Lincoln Journal Star. September 16, 2023.
Editorial: Concealed carry doesn’t simplify gun laws across state
For the past two weeks, Nebraskans have been able to carry concealed weapons without a permit, background check, firearms safety training or any other regulations.
The so-called “constitutional carry” was approved by a 33-14 filibuster-proof majority of the Legislature in April, over the opposition of Lincoln and Omaha city officials and law enforcement.
But, if concealed carry was aimed at simplifying gun laws statewide, anywhere and everywhere, it has failed.
After actions by Mayor Leirion Gaylor Baird and the Lincoln-Lancaster Public Building Commission, firearms, Tasers, knives with blades longer than 3.5 inches, and other items “intended or likely to cause death or serious bodily injury,” are banned from city buildings, including Pinnacle Bank Arena, public libraries and parks. Similar measures were also enacted in Omaha.
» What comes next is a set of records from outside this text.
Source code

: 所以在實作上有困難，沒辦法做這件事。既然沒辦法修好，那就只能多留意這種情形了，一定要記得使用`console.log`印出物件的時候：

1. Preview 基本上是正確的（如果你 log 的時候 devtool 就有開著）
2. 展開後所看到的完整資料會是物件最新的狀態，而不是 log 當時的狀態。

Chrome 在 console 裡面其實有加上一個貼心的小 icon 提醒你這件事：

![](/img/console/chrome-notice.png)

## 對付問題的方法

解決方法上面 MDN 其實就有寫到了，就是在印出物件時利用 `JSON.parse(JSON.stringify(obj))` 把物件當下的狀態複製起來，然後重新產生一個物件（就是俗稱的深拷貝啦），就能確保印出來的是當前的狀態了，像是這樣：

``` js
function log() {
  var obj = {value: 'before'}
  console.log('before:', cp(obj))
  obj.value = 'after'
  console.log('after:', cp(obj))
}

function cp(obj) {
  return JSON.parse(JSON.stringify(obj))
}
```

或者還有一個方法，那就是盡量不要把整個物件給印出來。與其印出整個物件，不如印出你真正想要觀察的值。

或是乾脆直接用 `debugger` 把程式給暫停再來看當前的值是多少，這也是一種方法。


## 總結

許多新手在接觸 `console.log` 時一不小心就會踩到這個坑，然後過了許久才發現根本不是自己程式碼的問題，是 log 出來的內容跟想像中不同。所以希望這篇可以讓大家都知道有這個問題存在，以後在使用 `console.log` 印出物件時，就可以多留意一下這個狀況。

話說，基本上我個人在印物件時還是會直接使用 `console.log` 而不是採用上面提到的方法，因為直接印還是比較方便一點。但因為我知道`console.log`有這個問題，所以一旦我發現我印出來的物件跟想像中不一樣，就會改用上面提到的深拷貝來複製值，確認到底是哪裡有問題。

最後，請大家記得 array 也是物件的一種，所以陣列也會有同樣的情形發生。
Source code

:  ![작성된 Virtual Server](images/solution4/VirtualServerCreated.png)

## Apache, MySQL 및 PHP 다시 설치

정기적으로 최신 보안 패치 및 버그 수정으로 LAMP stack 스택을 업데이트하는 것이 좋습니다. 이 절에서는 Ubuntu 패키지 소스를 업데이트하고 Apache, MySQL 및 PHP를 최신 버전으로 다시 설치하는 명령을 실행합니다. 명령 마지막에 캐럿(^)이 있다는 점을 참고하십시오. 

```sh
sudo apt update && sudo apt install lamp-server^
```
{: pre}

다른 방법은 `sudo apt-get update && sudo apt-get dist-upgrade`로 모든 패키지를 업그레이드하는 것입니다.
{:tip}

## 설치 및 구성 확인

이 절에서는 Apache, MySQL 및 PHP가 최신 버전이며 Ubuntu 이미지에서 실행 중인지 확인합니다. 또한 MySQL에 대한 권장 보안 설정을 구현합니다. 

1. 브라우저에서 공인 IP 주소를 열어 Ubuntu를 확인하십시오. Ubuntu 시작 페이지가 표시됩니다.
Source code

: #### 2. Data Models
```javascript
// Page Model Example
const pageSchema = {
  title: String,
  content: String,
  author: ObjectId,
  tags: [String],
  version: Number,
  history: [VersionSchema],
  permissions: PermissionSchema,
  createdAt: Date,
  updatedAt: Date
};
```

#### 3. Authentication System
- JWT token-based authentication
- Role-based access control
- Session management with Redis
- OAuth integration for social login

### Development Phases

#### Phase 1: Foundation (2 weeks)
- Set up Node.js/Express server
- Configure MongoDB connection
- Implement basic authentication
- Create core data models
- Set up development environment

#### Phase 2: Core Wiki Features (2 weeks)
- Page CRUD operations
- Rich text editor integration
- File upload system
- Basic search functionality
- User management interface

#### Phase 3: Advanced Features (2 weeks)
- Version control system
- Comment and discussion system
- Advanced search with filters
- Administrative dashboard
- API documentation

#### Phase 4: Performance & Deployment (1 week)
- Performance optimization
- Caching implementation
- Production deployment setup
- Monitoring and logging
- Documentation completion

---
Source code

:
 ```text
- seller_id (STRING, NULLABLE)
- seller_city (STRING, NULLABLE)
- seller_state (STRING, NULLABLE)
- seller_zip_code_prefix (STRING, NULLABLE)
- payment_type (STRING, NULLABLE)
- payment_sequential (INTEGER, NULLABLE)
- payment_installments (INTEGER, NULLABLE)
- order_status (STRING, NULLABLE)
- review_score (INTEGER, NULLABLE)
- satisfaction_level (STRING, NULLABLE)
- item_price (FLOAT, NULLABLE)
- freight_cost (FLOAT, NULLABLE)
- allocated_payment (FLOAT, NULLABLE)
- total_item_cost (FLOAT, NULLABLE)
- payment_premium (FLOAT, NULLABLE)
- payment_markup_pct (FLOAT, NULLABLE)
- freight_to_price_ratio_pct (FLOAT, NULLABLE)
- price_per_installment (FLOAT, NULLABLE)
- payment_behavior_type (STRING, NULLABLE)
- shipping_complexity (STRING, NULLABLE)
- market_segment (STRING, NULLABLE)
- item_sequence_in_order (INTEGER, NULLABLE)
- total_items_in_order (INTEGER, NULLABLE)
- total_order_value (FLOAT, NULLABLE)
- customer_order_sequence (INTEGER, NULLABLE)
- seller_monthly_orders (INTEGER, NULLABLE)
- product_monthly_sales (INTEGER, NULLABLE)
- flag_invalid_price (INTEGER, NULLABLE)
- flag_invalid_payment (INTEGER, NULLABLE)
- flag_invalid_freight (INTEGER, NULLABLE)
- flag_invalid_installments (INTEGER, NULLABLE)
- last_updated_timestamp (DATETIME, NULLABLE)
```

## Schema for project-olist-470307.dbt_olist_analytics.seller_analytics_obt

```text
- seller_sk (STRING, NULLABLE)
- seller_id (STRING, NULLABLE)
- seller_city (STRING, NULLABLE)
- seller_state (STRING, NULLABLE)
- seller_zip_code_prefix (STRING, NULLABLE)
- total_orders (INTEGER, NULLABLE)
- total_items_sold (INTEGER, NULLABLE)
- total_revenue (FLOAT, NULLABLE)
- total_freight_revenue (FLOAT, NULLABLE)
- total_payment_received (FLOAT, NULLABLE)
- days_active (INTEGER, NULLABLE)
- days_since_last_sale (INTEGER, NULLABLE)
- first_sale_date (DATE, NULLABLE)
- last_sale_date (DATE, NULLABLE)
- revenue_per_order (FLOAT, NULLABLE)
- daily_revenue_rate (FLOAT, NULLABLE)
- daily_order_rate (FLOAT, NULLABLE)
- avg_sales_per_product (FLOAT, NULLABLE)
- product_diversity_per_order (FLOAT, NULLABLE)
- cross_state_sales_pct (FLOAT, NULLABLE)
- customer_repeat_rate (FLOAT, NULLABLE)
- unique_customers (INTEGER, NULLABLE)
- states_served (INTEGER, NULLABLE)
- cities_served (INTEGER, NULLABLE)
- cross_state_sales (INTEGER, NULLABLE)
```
State law bars firearms inside banks, at pro or semi-pro sporting events, at public and private schools and school sporting events, on public and private college and university campuses, churches and hospitals and prohibits gun owners from carrying firearms into law enforcement offices, jails and prisons, courthouses and meeting places for any public governing bodies.
And, importantly, Nebraskans still can’t carry guns into bars, liquor stores or any other business that generates more than half its income from the sale of alcohol, e.g. most restaurants with liquor licenses.
The new measure also bars residents from carrying concealed guns while or immediately after consuming drugs or alcohol — a provision that, no matter how laudable, will be very difficult to enforce.
Private businesses also can bar firearms, and several in Lincoln have long done so.
All of those measures combine to limit the areas where concealed weapons can be carried. But they do nothing to deal with firearms issues in vehicles, parked or on the roads, and gun safety in homes, which were covered by the city ordinances the state wiped out with the passage of the bill.
The Journal Star editorial board has long opposed easing concealed carry laws and believes that the new law has made Nebraska and Lincoln marginally less safe.
In reality, at least 99% of the “bad guys” who carried a handgun to commit a serious crime before this month didn’t get a permit. And, in the past two weeks, there have been no widely reported incidents stemming from a concealed firearm.
But, we fear, it’s only a matter of time before someone carrying a concealed handgun accidentally shoots themselves, someone else or puts a hole in the floor or wall of a business or has a confrontation with law enforcement where the hidden weaponry — or the possibility of it — comes into play.
Some of that could be mitigated to some degree by the state requiring or at least urging handgun safety training for gun owners, and offering that training free of charge.
The cost of that training would be a small price for the state to pay for allowing the hidden handguns with no regulation throughout Nebraska.